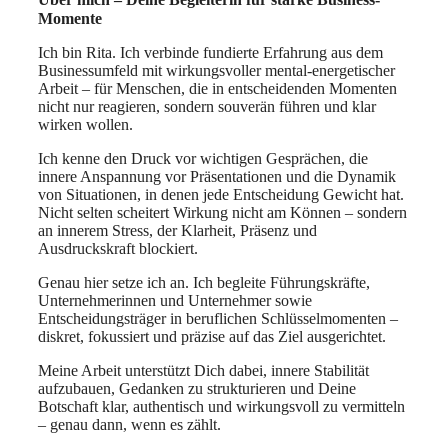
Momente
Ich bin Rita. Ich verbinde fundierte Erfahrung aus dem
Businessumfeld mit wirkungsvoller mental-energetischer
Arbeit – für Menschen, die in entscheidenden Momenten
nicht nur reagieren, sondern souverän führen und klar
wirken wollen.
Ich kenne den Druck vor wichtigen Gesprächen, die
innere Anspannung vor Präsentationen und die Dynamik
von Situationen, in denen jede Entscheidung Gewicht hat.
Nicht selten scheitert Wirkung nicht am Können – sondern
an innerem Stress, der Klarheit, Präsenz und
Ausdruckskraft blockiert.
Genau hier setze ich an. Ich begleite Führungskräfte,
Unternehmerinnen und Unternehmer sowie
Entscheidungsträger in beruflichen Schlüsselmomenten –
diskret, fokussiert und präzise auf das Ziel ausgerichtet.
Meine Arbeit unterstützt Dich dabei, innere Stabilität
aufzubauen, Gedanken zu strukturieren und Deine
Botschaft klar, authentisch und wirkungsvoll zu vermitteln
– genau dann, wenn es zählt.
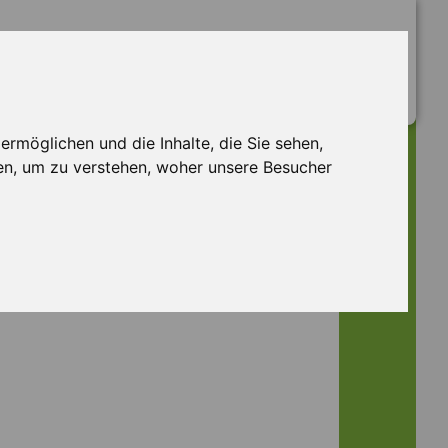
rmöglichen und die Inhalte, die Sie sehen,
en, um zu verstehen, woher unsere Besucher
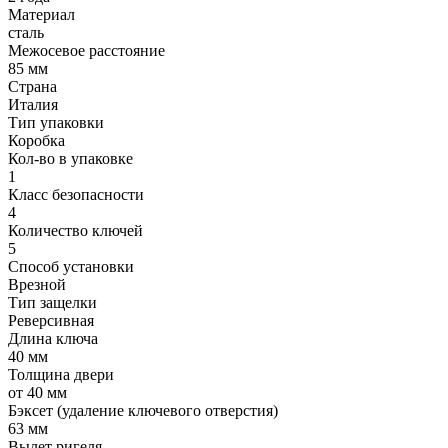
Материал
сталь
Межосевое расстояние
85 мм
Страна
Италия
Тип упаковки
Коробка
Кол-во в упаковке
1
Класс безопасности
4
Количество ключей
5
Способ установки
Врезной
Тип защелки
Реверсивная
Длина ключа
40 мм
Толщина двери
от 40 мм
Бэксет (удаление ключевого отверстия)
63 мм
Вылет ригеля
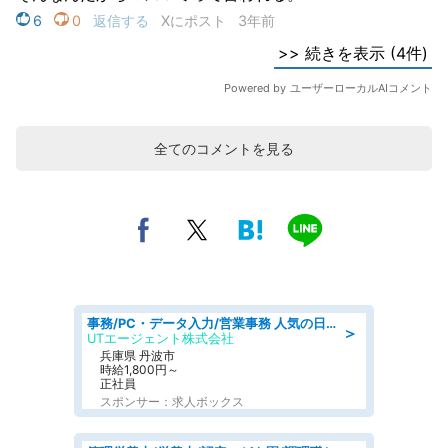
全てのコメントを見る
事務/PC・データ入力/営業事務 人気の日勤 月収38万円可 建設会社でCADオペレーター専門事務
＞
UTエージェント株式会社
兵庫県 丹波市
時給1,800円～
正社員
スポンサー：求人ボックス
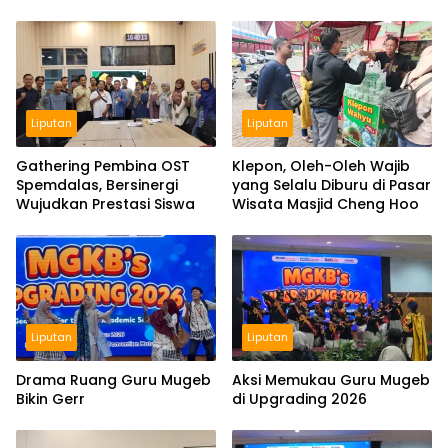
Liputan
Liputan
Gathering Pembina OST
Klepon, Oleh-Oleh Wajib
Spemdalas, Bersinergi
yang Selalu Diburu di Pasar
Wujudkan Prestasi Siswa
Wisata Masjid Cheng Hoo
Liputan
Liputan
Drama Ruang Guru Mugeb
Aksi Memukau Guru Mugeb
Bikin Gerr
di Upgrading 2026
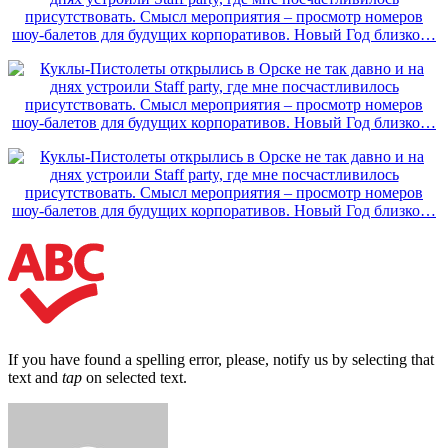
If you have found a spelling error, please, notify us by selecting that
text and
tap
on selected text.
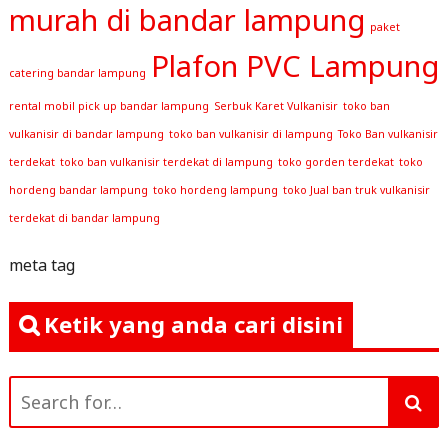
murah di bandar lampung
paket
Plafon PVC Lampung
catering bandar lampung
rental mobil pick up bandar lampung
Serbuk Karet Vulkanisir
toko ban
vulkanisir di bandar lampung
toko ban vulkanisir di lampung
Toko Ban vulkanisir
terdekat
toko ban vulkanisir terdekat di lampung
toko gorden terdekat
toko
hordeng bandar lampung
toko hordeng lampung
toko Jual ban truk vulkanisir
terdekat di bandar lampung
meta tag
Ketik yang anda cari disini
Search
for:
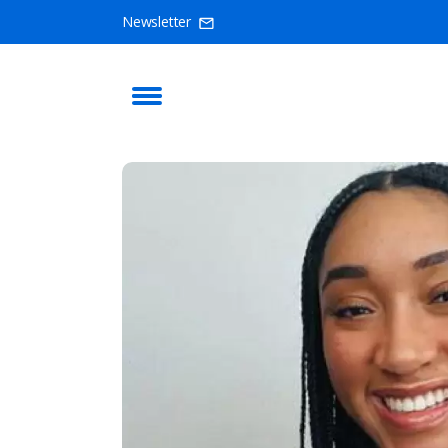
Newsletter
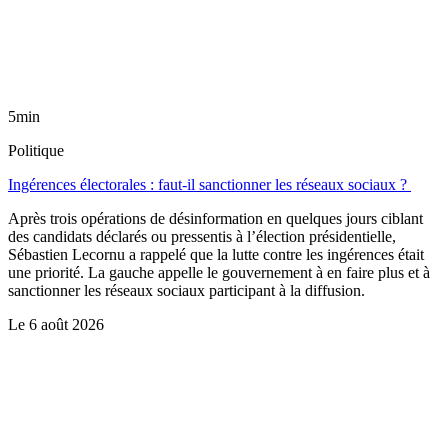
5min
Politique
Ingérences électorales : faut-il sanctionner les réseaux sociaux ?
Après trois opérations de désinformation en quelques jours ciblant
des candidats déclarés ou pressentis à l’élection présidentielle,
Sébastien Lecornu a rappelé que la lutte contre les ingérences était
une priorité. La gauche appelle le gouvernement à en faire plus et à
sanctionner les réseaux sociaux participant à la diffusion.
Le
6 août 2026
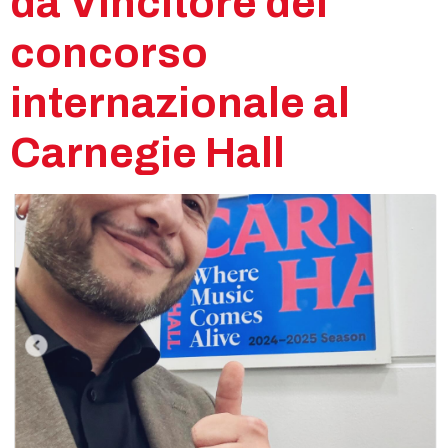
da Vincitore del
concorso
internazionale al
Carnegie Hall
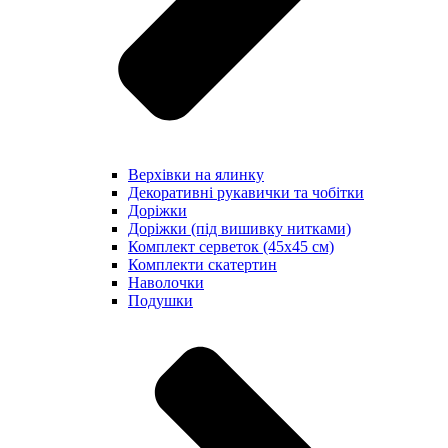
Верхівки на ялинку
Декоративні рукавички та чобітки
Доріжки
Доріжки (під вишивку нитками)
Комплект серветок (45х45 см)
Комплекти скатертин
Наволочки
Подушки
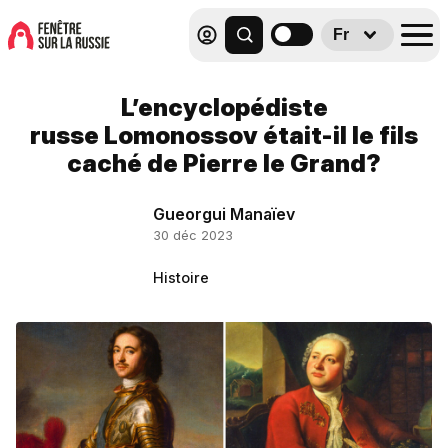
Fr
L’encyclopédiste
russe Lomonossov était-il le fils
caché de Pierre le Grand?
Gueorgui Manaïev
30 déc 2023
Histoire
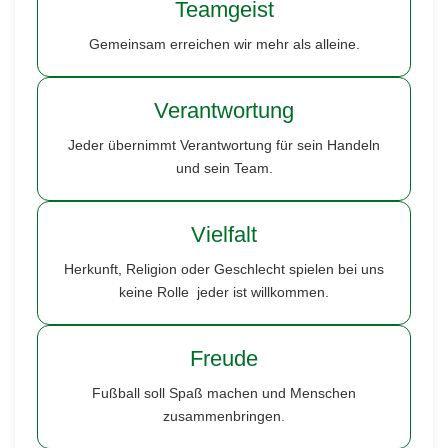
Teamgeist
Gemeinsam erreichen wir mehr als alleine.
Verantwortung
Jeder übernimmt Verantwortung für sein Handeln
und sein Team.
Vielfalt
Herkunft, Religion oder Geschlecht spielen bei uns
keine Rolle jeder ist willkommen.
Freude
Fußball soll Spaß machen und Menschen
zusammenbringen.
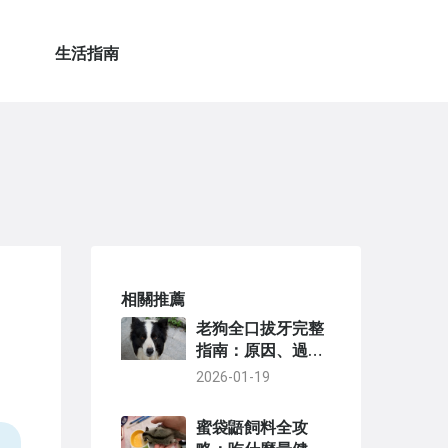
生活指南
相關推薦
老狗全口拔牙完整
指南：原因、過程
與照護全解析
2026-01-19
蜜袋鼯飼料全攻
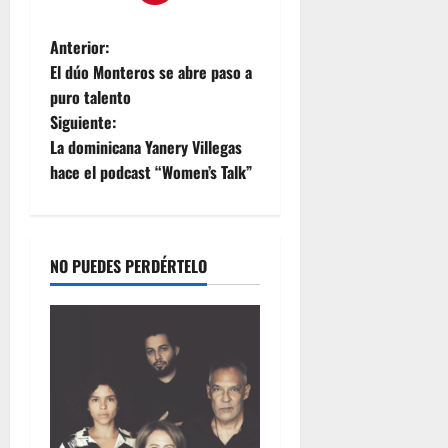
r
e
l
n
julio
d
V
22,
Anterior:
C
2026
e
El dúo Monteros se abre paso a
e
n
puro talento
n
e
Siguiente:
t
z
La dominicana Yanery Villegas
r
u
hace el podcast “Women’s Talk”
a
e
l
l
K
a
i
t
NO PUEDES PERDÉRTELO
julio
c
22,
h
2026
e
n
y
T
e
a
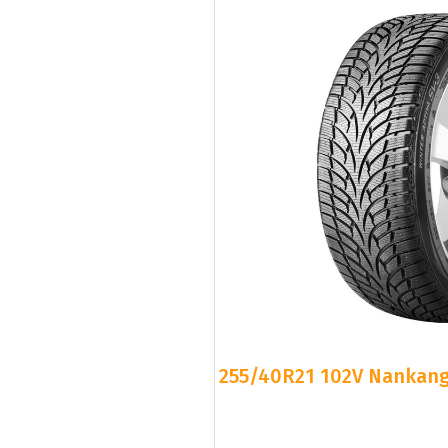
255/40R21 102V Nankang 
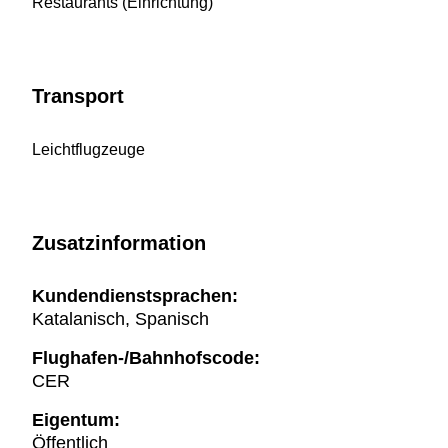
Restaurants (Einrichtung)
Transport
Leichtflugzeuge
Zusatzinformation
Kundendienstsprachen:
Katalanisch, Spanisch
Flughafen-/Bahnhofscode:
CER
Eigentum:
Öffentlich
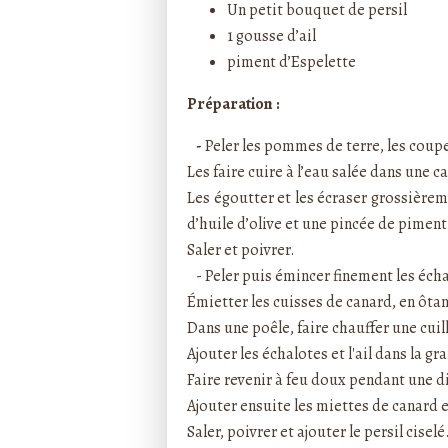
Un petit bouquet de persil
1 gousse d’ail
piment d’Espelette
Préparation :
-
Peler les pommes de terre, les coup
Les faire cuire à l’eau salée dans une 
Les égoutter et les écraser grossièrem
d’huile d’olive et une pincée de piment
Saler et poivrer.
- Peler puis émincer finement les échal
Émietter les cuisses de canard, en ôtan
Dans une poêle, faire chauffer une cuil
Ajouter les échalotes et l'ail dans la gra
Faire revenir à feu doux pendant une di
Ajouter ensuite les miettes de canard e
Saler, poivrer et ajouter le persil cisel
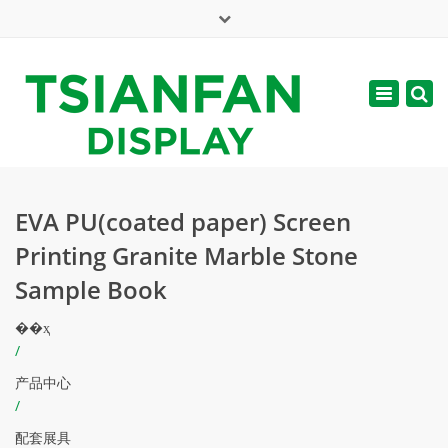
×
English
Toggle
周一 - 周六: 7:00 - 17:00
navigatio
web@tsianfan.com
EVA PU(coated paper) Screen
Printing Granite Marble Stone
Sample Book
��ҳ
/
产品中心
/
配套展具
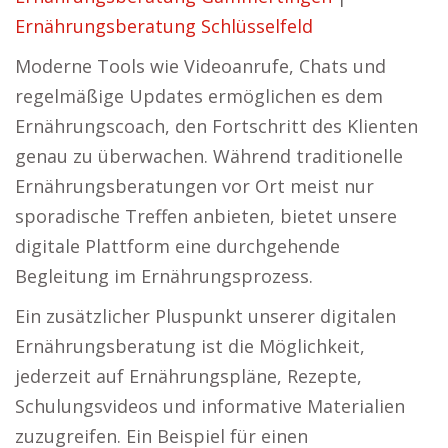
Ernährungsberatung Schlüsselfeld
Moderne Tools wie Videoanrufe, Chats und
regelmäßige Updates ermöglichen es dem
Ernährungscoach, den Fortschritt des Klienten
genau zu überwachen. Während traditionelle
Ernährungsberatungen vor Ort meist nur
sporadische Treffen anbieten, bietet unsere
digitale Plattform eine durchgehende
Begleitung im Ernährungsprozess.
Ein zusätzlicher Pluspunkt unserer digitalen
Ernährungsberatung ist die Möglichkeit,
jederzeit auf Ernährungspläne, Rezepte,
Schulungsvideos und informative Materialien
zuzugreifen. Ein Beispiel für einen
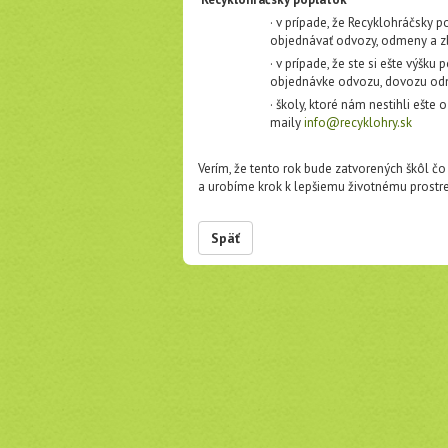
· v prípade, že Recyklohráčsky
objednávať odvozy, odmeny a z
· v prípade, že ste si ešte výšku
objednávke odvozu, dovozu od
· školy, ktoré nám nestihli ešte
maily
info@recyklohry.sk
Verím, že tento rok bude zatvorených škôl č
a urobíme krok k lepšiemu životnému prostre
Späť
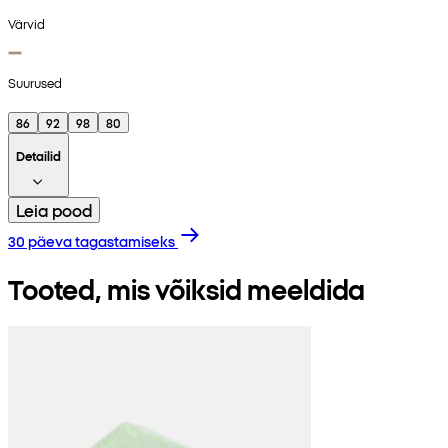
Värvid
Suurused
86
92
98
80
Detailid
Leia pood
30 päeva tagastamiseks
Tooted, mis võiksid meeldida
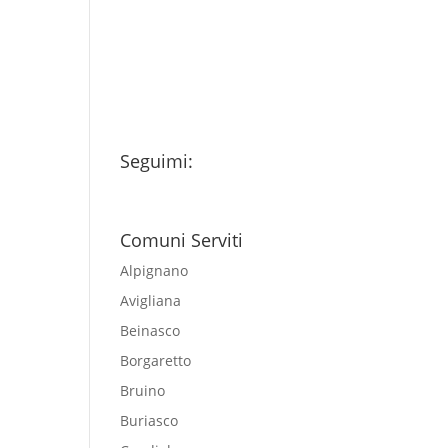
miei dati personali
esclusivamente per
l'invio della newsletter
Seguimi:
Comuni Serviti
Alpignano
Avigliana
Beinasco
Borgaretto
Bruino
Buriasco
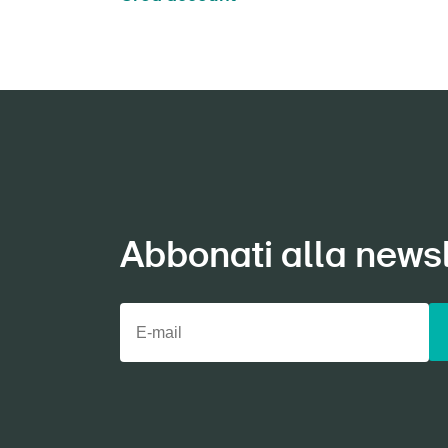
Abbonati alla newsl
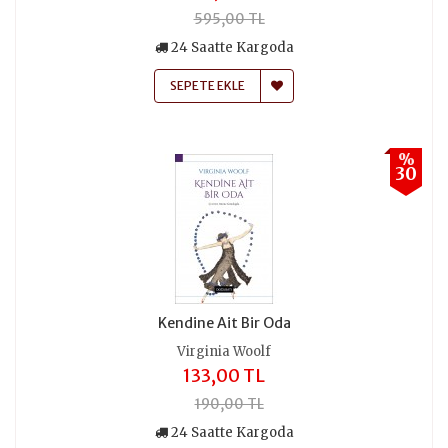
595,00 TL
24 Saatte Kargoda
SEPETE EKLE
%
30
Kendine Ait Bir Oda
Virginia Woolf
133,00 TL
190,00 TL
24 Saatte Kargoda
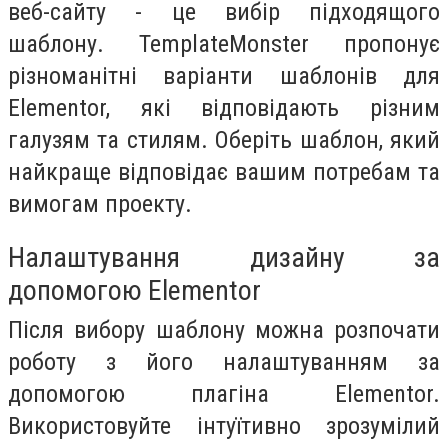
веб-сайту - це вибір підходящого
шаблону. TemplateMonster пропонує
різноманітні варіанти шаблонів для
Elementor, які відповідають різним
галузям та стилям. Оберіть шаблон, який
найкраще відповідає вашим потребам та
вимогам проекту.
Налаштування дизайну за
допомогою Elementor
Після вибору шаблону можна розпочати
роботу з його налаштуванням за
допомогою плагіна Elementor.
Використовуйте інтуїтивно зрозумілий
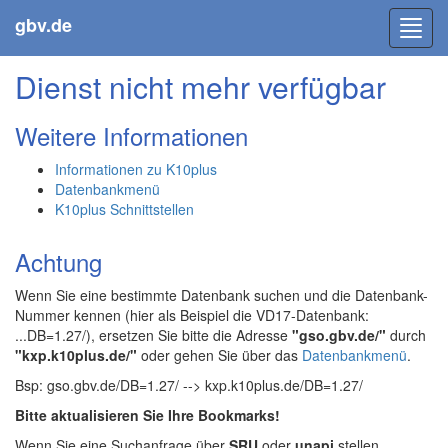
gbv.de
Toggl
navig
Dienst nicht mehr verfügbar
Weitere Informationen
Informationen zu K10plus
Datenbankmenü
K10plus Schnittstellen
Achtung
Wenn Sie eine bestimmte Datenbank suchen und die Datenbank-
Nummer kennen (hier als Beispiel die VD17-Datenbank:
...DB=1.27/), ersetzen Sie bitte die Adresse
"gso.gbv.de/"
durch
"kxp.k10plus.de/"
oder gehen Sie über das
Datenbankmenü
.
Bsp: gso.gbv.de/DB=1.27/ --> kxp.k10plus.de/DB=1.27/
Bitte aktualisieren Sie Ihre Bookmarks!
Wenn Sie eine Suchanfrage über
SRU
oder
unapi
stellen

→ What you need to do
Where the string "prípade" shows up in the listing above, copy the line that holds it.

→ Task response
· v prípade, že Recyklohráčsky
· v prípade, že ste si ešte výšku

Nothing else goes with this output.